Theatre Conspiracy was similar to Pi Theatre in the way that they both look at international artists, as well as local. They did Canadian premieres of many major international plays, which include Wil Eno’s Thom Pain, Penhall’s Blue/Orange and Jez Butterworth’s Mojo. He chose to leave Theatre Conspiracy and become the artistic director of Pi Theatre because funding was more stable. At Theatre Conspiracy, they were paid project-to-project whereas at Pi Theatre, his job is salary-based.

Wolfe has received 30 nominations for Outstanding Artistic Achievement for his productions in Vancouver. He won two awards, for Outstanding Ensemble Cast, and has been nominated for Outstanding Director three times.

Wolfe got his MFA at UBC. He says his inspiration comes from his teachers, well-established artists, and from the people he works with. “Everybody that you come into contact with at different points in your life will have an impact on you in one way or another.”

He describes Vancouver’s theatre scene as healthy because there are a lot of creative artists here and schools that offer theatre programs. “People are being trained, and they’re being put into the community and all of that energy produces good things,” said Wolfe.

According to Wolfe, the biggest challenge facing independent theatre companies is funding.

“The provincial government isn’t pulling their weight but the current administrative of the city is very pro-arts and culture because they understand that the creative economy is essentially important in the larger economic picture,” he said. “But with the provincial government, after arts and culture played such a huge role in the Olympics, coincidently or not, right after the Olympics were over, they cut all the funding.”
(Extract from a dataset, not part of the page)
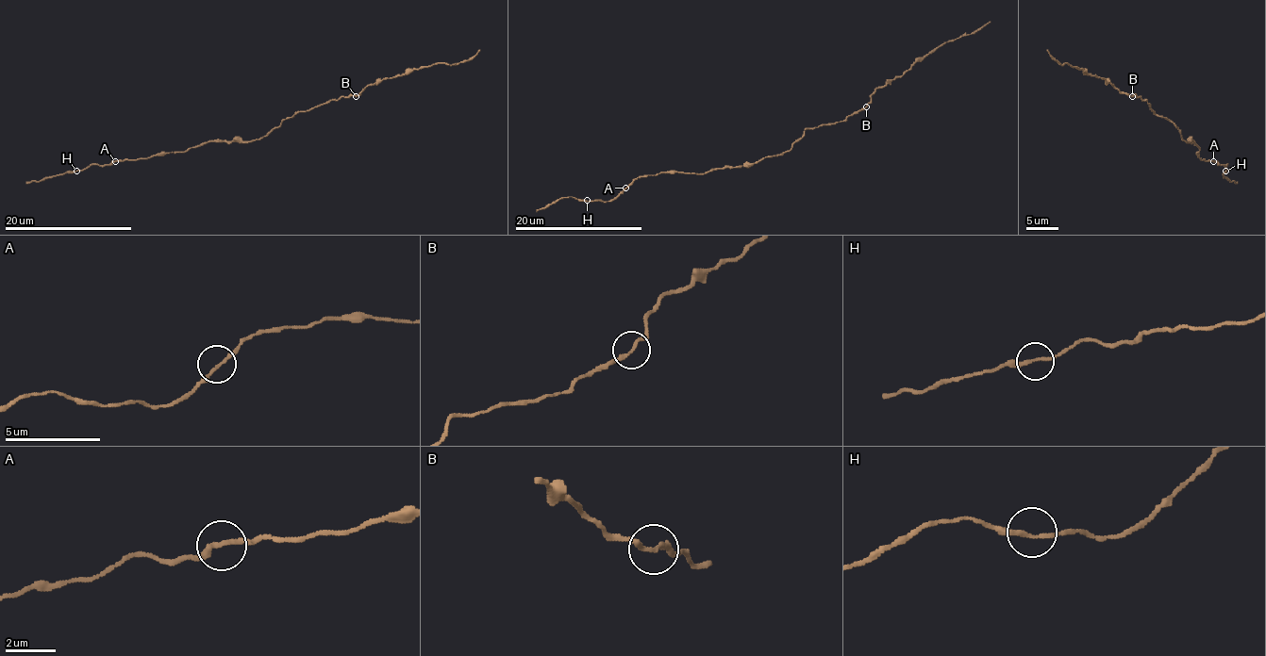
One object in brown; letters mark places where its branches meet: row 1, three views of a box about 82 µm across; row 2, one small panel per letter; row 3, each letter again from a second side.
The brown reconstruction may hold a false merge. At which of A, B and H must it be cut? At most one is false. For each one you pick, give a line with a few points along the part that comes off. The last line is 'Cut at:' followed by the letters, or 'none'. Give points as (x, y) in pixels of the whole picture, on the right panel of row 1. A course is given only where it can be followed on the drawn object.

He says his long-term goal for Pi Theatre is to increase the programming and keep it in a financially stable position. He also wants to continue building its profile as a playwright-centred theatre company that deals with the best contemporary playwrights.

To Wolfe, the most important thing in theatre is to “look at the world we live, in a very strong and individual way that speaks to the audience, whether they’re from here or not,” he said. “Certainly it’s important to develop local writers and to juxtapose those writers and the plays they write with international plays so that we can have a bigger picture of the world and of the art.”